GIVEN RECORDS:

[Start]

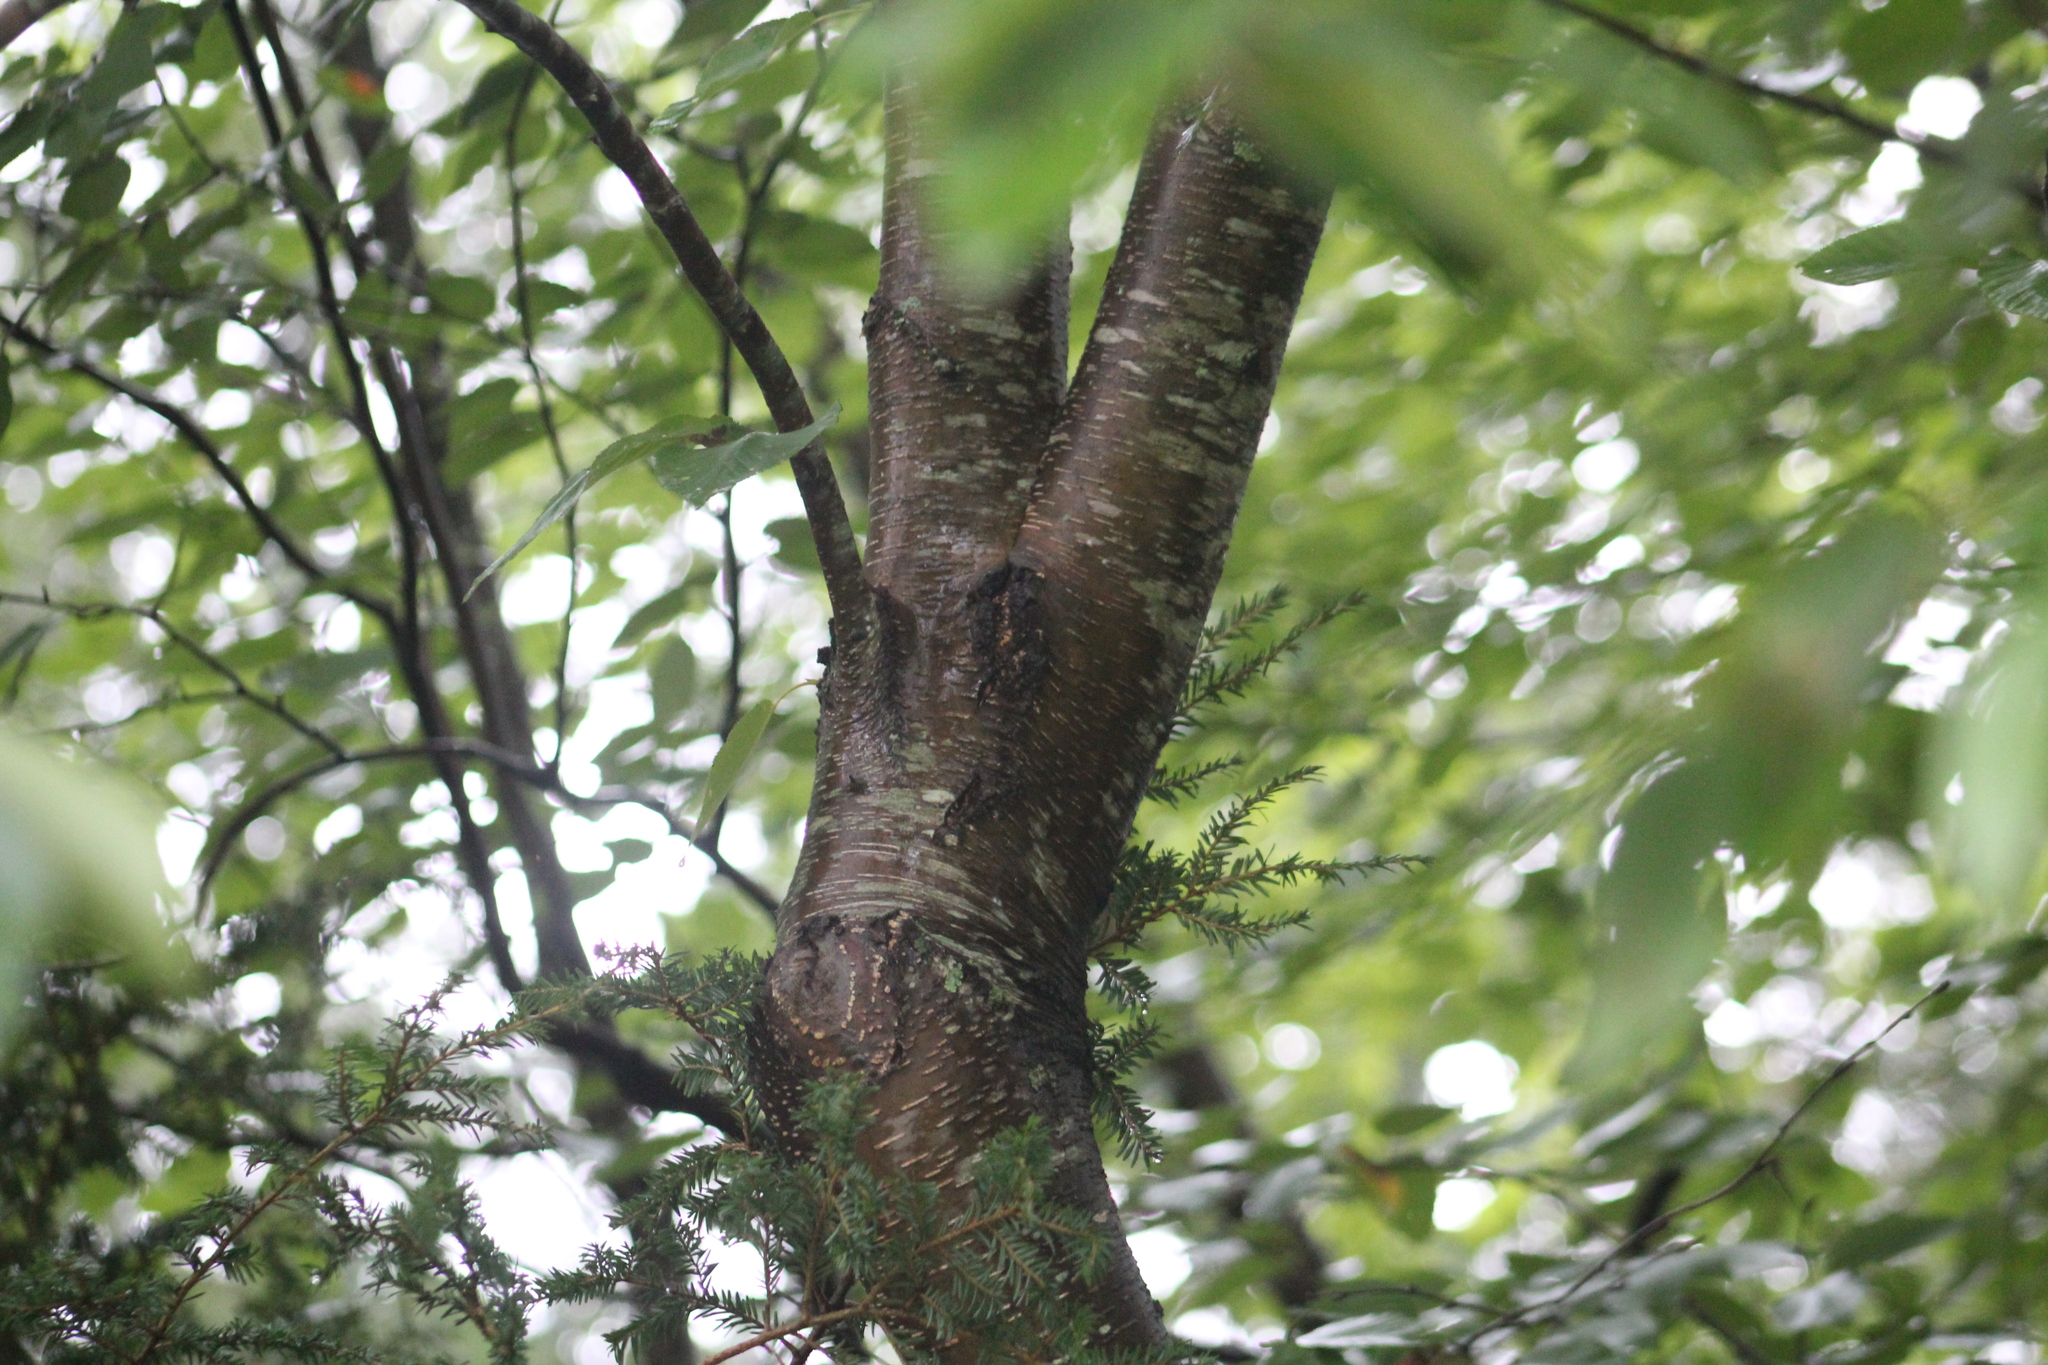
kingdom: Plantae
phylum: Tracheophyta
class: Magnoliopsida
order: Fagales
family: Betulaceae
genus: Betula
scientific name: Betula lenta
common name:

[End]
[Start]

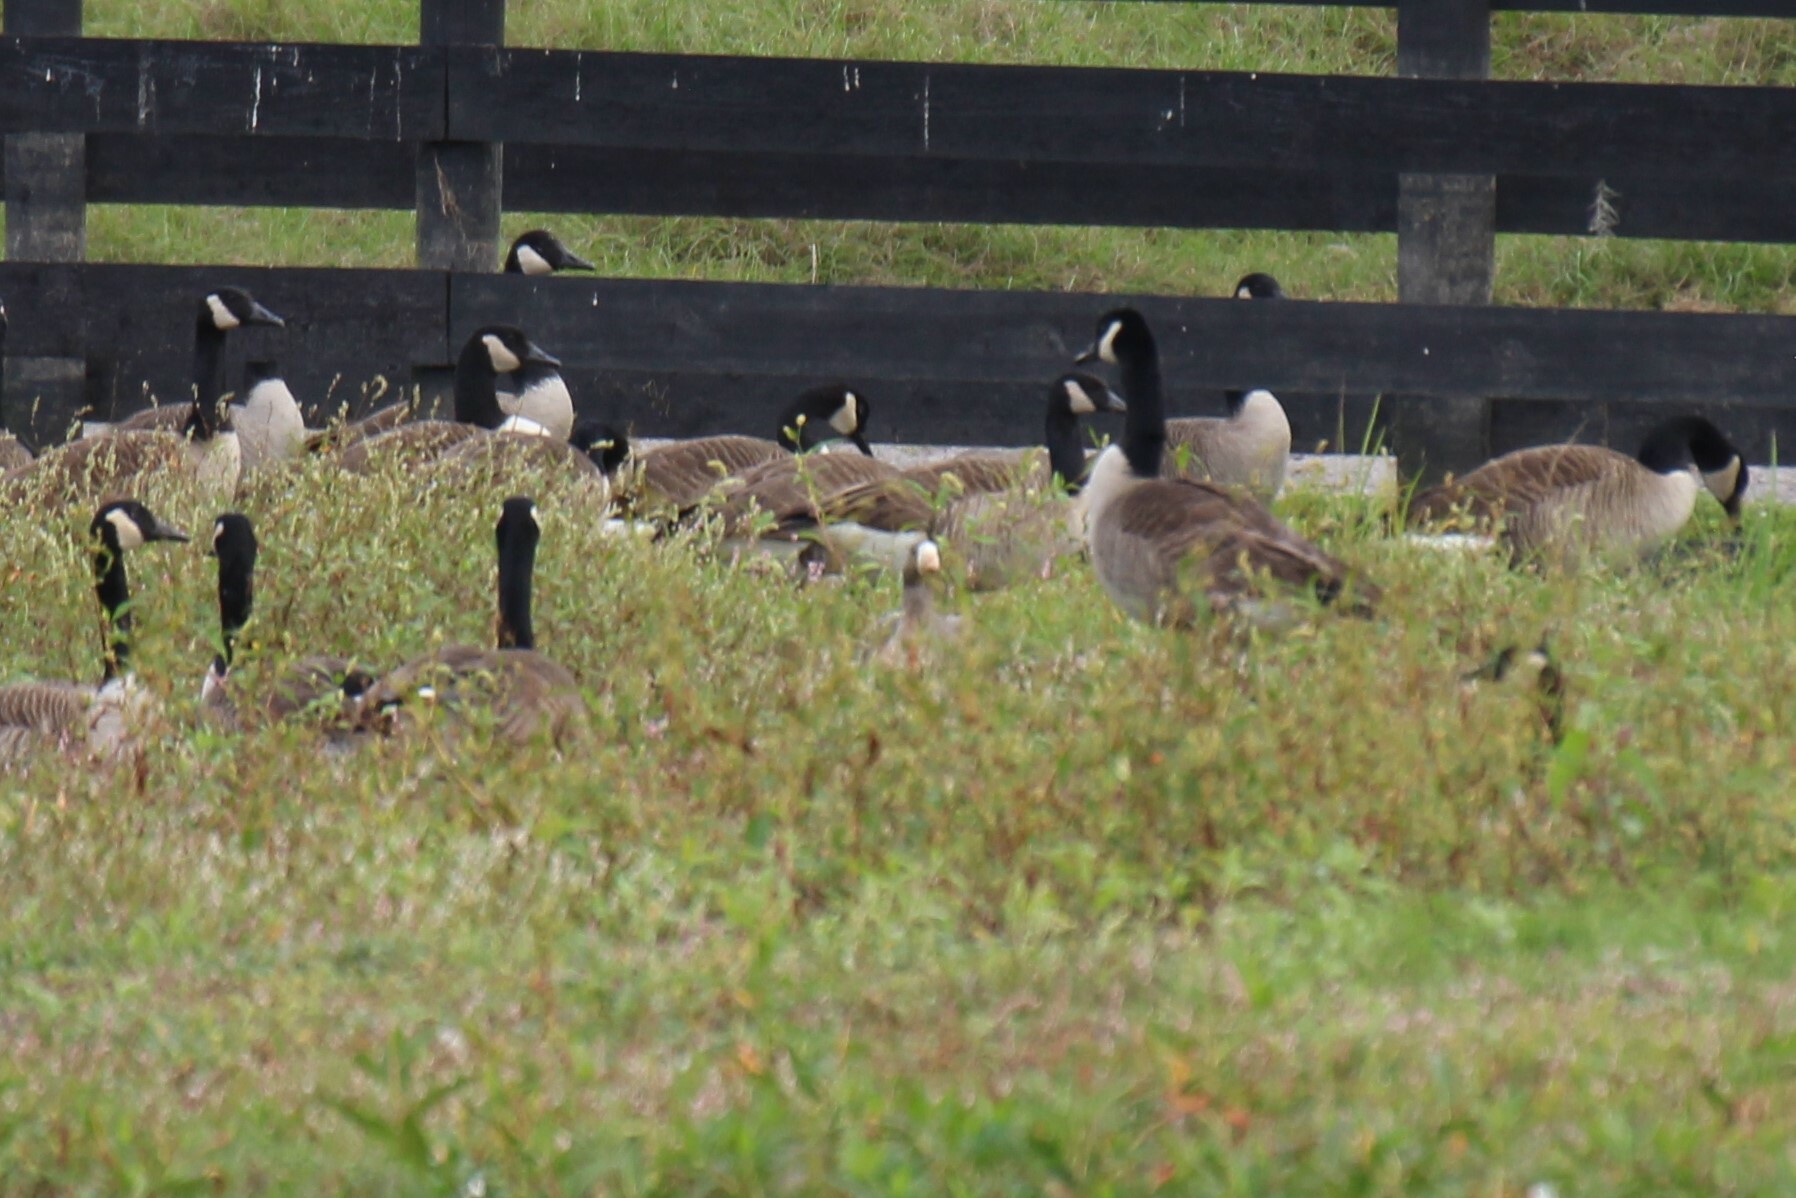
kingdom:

[End]
[Start]

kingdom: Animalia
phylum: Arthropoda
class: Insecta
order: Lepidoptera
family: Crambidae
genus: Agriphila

[End]

THE REQUEST:
Reproduce every line of the records from the one containing "kingdom: Plantae" down to the one containing "scientific name: Betula lenta", both included, with nothing added.

WRITTEN SOLUTION:
kingdom: Plantae
phylum: Tracheophyta
class: Magnoliopsida
order: Fagales
family: Betulaceae
genus: Betula
scientific name: Betula lenta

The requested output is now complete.